Where a picture appears, leave it out, and print the rest of the records as they are.

Dataset entries
:::
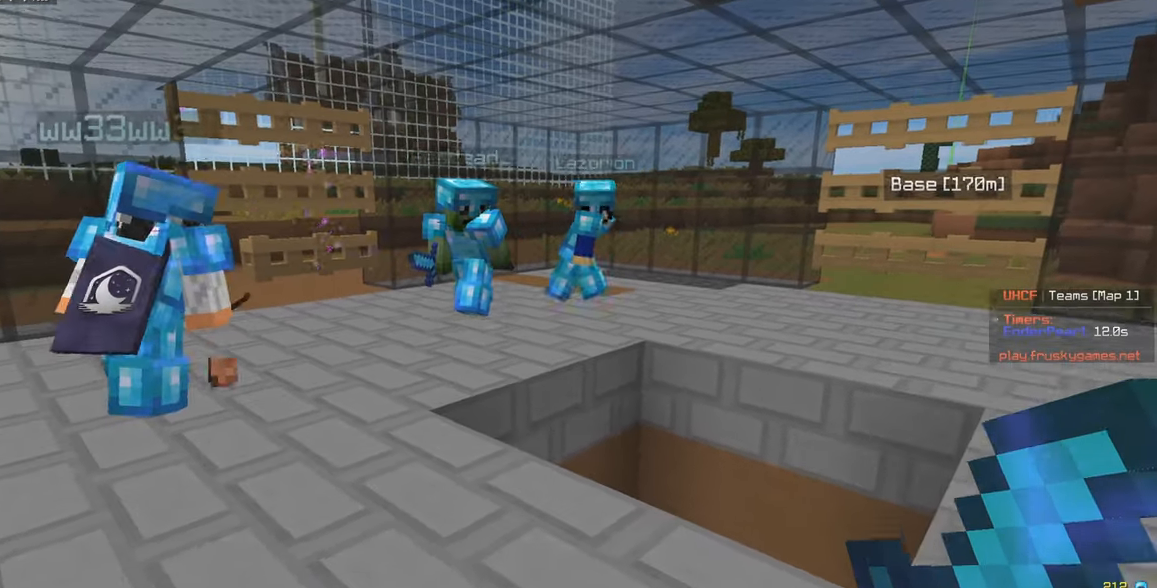
{"keys": ["d"], "mouse": [], "events": [[34, "d", "down"]]}
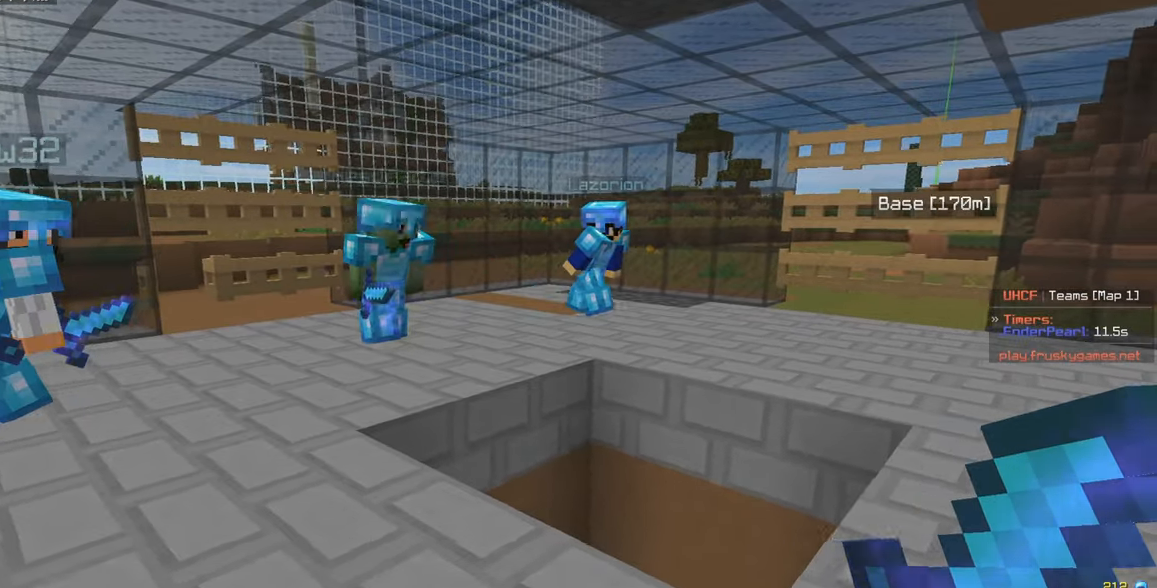
{"keys": ["d"], "mouse": [], "events": []}
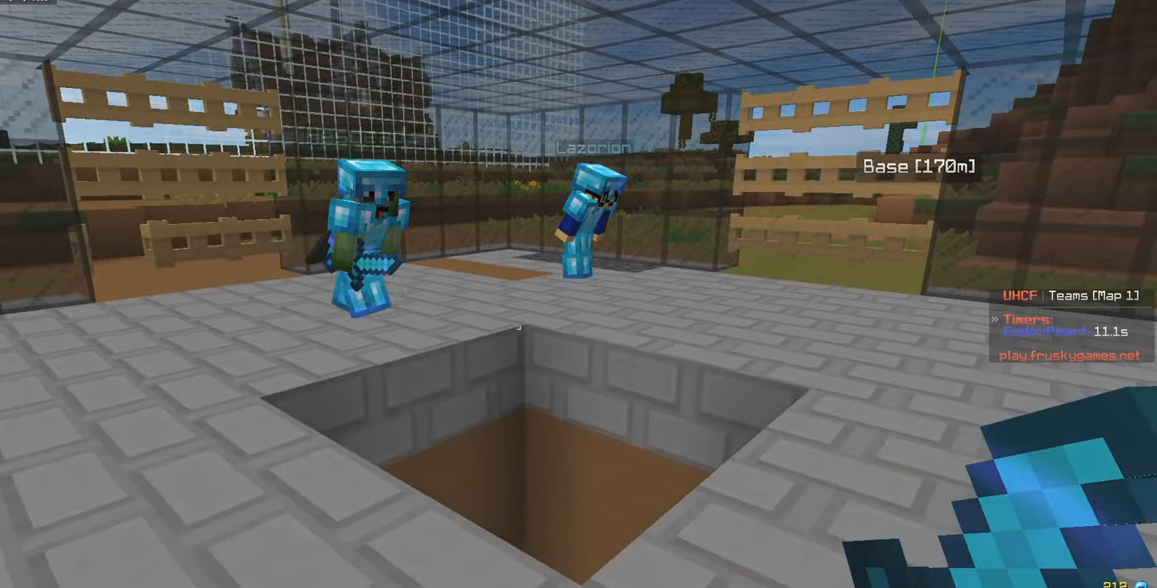
{"keys": [], "mouse": [], "events": [[67, "d", "up"]]}
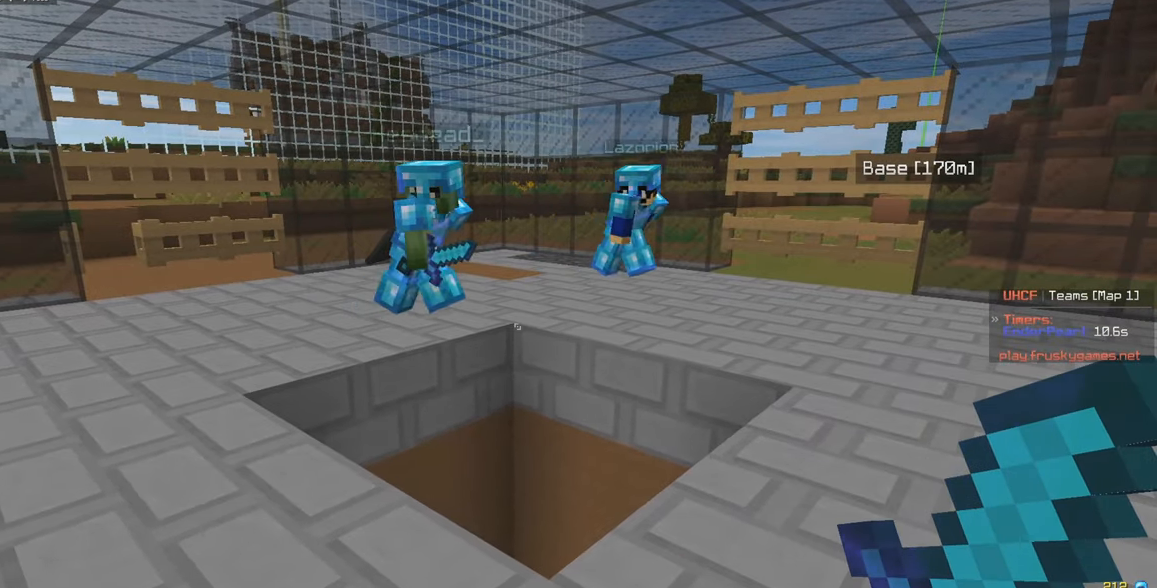
{"keys": ["w"], "mouse": [], "events": [[467, "w", "down"]]}
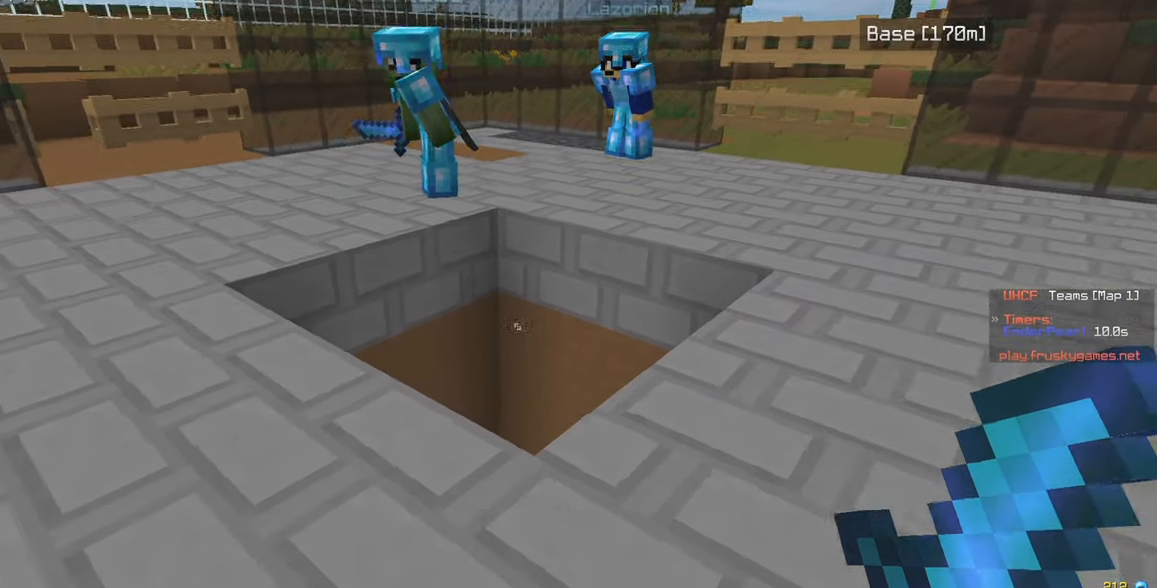
{"keys": ["w"], "mouse": [], "events": [[17, "d", "down"], [384, "d", "up"]]}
:::
EXERCISE RESULT:
{"keys": ["d"], "mouse": [], "events": [[34, "d", "down"]]}
{"keys": ["d"], "mouse": [], "events": []}
{"keys": [], "mouse": [], "events": [[67, "d", "up"]]}
{"keys": ["w"], "mouse": [], "events": [[467, "w", "down"]]}
{"keys": ["w"], "mouse": [], "events": [[17, "d", "down"], [384, "d", "up"]]}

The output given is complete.